Koa Exercise Therapy Based on Kalman Filter Theory

In cartilage tissue engineering, three-dimensional scaffolds serve as temporary extracellular matrix, providing a place for chondrocytes to attach, proliferate, differentiate and metabolize. An ideal cytoscaffold should have the following properties: three-dimensional structure and high porosity (interconnected pore network) to provide cell growth and transport of nutrients and excretion of metabolites. Controlled degradation rate and absorption rate. Suitable surface chemistry for cell adhesion, proliferation and differentiation. Match the mechanical properties of the corresponding tissue implant site, and nanomaterials have this property. Human meniscus injury is a very common disease, mostly caused by sports injuries (Boric et al., 2019). The meniscus is located in the middle part of the knee joint, which is very complex in structure, and bears various loads in daily life and sports activities, such as extrusion, rotation, stretching, shearing and so on. When the meniscus is contused, the normal function of the knee joint will be greatly weakened, and the knee joint will be seriously burdened, especially in strenuous physical activities (Borgstrom et al., 2019). Meniscal tissue vulnerability is more common in people under the age of 40 and people over the age of 60. The former is mainly caused by the coercive destruction brought about by exercise, and the latter is mainly caused by the degeneration of the organization function. According to incomplete statistics, about 60% of people over the age of 40 have the incidence rate. And this group is often accompanied by meniscus tearing and other phenomena as they grow older (Ding et al., 2022). The age ratio of meniscus injuries from 2013 to 2020 is shown in Figure 1:

FIGURE 1

FIGURE 1. Age ratio of meniscal injuries from 2013 to 2020. (A) Meniscus injury from 2013 to 2016 (B) Meniscus injury from 2017 to 2020.

Since the regenerative ability of the removed meniscus is extremely weak or even has no regenerative function. The lack of meniscus can cause very serious femoral condyle deformation, joint space tightening, osteophytes and other symptoms, and even lead to osteoarthritis. So people pay more and more attention to the meniscus injury (Hashimoto et al., 2018).

Model Parameter Identification Based on EKF

Because of its simple and efficient algorithm, the Kalman filter algorithm is a linear unbiased optimal estimation algorithm based on the minimum mean square error when the system satisfies Gaussian white noise and linearity, so it is widely used in many fields (Falagan-Lotsch et al., 2017).

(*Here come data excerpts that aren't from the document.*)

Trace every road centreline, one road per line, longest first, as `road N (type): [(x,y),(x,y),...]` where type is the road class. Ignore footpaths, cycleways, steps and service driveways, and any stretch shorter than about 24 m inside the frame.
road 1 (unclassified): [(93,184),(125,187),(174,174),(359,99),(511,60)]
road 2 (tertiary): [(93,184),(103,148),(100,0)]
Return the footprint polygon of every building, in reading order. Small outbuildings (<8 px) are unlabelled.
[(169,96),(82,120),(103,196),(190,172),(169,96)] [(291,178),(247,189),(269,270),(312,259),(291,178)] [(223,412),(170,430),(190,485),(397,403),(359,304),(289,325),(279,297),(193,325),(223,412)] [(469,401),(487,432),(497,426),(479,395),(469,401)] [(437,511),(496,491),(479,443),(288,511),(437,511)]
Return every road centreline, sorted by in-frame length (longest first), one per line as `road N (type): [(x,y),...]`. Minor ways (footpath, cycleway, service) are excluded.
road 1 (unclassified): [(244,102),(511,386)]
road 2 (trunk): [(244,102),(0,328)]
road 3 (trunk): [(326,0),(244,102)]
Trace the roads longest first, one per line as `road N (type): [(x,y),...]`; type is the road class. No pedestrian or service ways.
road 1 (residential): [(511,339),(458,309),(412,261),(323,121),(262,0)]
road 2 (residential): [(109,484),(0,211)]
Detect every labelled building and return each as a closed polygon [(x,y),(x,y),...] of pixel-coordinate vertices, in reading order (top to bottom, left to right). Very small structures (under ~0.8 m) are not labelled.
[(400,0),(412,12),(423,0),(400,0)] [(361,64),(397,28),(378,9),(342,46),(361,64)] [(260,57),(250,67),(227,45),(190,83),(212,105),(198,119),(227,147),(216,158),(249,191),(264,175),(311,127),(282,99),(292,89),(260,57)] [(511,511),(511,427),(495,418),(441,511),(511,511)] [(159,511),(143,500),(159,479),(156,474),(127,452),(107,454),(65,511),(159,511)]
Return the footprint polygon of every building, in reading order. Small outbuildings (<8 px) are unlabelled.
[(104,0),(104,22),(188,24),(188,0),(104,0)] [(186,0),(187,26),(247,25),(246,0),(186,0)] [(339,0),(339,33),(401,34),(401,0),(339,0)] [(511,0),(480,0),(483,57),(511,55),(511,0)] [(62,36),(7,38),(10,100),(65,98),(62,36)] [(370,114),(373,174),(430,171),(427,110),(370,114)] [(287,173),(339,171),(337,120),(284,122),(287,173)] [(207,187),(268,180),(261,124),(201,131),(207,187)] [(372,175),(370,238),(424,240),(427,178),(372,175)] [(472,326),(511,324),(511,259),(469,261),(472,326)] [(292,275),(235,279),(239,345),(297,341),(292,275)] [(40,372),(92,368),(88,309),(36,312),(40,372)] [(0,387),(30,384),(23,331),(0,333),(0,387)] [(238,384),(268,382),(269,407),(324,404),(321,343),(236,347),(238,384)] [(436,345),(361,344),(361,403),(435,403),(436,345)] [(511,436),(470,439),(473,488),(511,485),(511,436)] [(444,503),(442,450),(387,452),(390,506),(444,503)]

Consider a state-space model of the form; the state equation is as in Eq. (1):

$A_{k-1}={\mathrm{\Phi }}_{k-1}+W_{k-1}(1)$

The observation equation is as Eq. (2):

$Z_k=H_k{A}_k+V_k(2)$

$Z_k$ and $A_k$ are the system process noise sequence and the observation noise sequence, respectively. And it satisfies the independent Gaussian white noise with zero mean and variance $V_k$, and the initial state is also independent of each other. It is assumed that the statistical characteristics of the system process noise and observation noise are as in Eq. (3):

$E\left[w_k,w_j^T\right]=Q_k{\delta }_{kj}(3)$

In the equation: $Q_k$ is the non-negative definite variance matrix of $w_k$; ${\delta }_{kj}$ is the symmetric positive definite variance matrix. The implementation steps of the Kalman filter algorithm are as shown in Eq. (4):

$A_{\mathrm{0,0}}=E\left[A_0\right](4)$

Observation update (correction): Given a new observation value of $K_k$, calculate the filtered mean and the estimated error variance matrix as in Eq. (5):

$K_k=P_{k,k-1}{H}_k^t{\left[H_k{P}_{k,k-1}{H}_k^t+R_k\right]}^{-1}(5)$

Kalman filter is a linear and unbiased optimal state estimation algorithm based on the minimum mean square error criterion in linear systems, so it has been widely used in many fields (Mirkin et al., 2017). The structure diagram of Kalman filter is shown in Figure 2:

FIGURE 2

FIGURE 2. Kalman filter structure diagram.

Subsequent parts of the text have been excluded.